O álcool é conhecido por ser uma causa direta de sete tipos de câncer diferentes : câncer de cabeça e pescoço (cavidade oral, faringe e laringe), câncer de esôfago, câncer de fígado, câncer de mama e câncer colorretal. A investigação sugere que também pode haver uma ligação entre o álcool e outros cânceres, incluindo o câncer da próstata e do pâncreas, embora as provas sejam menos claras.

Para alguns tipos de câncer, como o de fígado e colorretal, o risco só começa quando as pessoas bebem excessivamente. Mas para o câncer da mama e do esófago, o risco aumenta, ainda que ligeiramente, com qualquer consumo de álcool. Os riscos aumentam quanto mais uma pessoa bebe.

“Se alguém bebe menos, corre um risco menor em comparação com aquela pessoa que bebe muito”, disse o Dr. Farhad Islami, diretor científico sênior da American Cancer Society. “Mesmo dois drinques por dia, um drinque por dia, podem estar associados a um pequeno risco de câncer em comparação com os que não bebem.”

Qual condição representa o maior risco?

A causa individual mais comum de morte relacionada ao álcool nos Estados Unidos é a doença hepática alcoólica, que mata cerca de 22 mil pessoas por ano . Embora o risco aumente à medida que as pessoas envelhecem e a exposição ao álcool se acumula, mais de 5.000 americanos na faixa dos 20, 30 e 40 anos morrem anualmente de doença hepática alcoólica.

A doença hepática alcoólica apresenta três fases: fígado gorduroso alcoólico, quando a gordura se acumula no órgão; hepatite alcoólica, quando começa a ocorrer inflamação; e cirrose alcoólica ou cicatrizes do tecido. Os dois primeiros estágios são reversíveis se você parar totalmente de beber; o terceiro estágio não é.

Os sintomas da doença hepática alcoólica incluem náuseas, vômitos, dor abdominal e icterícia – uma coloração amarela nos olhos ou na pele. No entanto, os sintomas raramente surgem até que o fígado seja gravemente danificado.

O risco de desenvolver doença hepática alcoólica é maior em bebedores pesados, mas um relatório afirmou que cinco anos bebendo apenas duas bebidas alcoólicas por dia podem causar danos ao fígado.
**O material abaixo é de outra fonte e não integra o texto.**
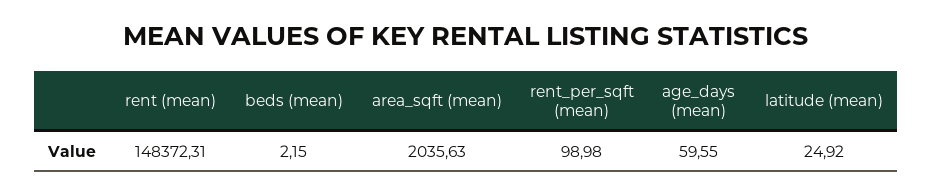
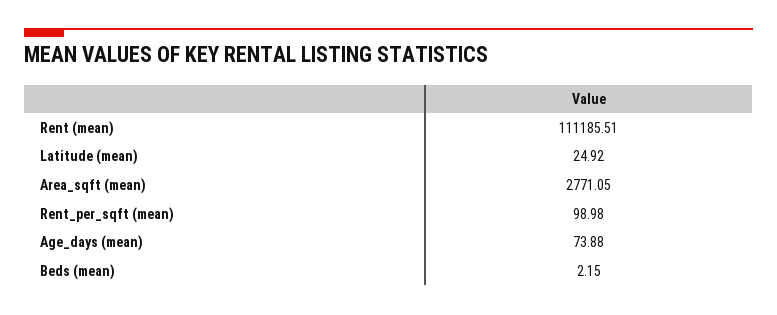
  {
-   "rent (mean)": 148372.31,
+   "rent (mean)": 111185.51,
    "beds (mean)": 2.15,
-   "area_sqft (mean)": 2035.63,
+   "area_sqft (mean)": 2771.05,
    "rent_per_sqft (mean)": 98.98,
-   "age_days (mean)": 59.55,
+   "age_days (mean)": 73.88,
    "latitude (mean)": 24.92
  }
Noventa por cento das pessoas que tomam quatro doses por dia apresentam sinais de fígado gorduroso alcoólico.

Então, devo reduzir – ou parar de beber completamente?

Você não precisa perder tempo para ajudar sua saúde. Mesmo reduzir um pouco pode ser benéfico, especialmente se você bebe acima dos limites recomendados. O risco “realmente aumenta quando você bebe alguns drinques por dia”, disse Naimi. “Portanto, as pessoas que bebem cinco ou seis bebidas por dia, se puderem reduzir para três ou quatro, farão muito bem a si mesmas.”
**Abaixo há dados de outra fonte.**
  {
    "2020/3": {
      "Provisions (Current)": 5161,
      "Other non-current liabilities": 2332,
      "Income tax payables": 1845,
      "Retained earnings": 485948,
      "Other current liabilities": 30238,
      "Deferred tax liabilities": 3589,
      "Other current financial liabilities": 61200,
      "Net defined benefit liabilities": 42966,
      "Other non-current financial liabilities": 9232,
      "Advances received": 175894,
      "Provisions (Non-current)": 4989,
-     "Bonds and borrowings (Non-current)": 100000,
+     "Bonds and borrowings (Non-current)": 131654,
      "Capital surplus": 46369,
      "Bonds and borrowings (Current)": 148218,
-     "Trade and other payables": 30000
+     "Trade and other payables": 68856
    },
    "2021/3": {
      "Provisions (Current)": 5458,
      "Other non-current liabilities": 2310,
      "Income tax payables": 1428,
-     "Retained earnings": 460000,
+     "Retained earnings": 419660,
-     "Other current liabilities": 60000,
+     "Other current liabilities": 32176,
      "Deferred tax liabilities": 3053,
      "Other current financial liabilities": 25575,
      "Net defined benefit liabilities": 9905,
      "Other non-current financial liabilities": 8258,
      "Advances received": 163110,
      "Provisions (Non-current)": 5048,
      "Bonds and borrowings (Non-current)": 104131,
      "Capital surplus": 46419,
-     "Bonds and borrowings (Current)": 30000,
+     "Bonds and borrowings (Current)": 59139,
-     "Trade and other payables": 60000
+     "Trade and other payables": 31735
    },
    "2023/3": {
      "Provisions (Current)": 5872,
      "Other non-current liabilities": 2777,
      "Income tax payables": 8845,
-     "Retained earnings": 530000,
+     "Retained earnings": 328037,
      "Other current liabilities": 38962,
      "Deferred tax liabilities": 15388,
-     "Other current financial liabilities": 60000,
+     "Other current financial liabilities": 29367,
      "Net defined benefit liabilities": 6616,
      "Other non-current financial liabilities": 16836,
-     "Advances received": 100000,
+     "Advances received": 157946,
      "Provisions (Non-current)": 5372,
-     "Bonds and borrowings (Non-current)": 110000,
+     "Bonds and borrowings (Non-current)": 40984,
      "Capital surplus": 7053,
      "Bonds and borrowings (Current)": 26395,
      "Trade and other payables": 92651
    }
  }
Os bebedores diários leves provavelmente também se beneficiariam se reduzissem um pouco. Experimente passar algumas noites sem álcool: “Se você se sentir melhor, seu corpo está tentando lhe dizer algo”, disse George Koob, diretor do Instituto Nacional sobre Abuso de Álcool e Alcoolismo.

Notavelmente, nenhum dos especialistas com quem falamos pediu a abstenção completa, a menos que você tenha um transtorno por uso de álcool ou esteja grávida. “Não vou defender que as pessoas parem completamente de beber”, disse Koob. “Fizemos proibição, não funcionou.”

Geralmente, porém, o conselho deles é: “Beba menos, viva mais”, disse Naimi. “Isso é basicamente o que tudo se resume.”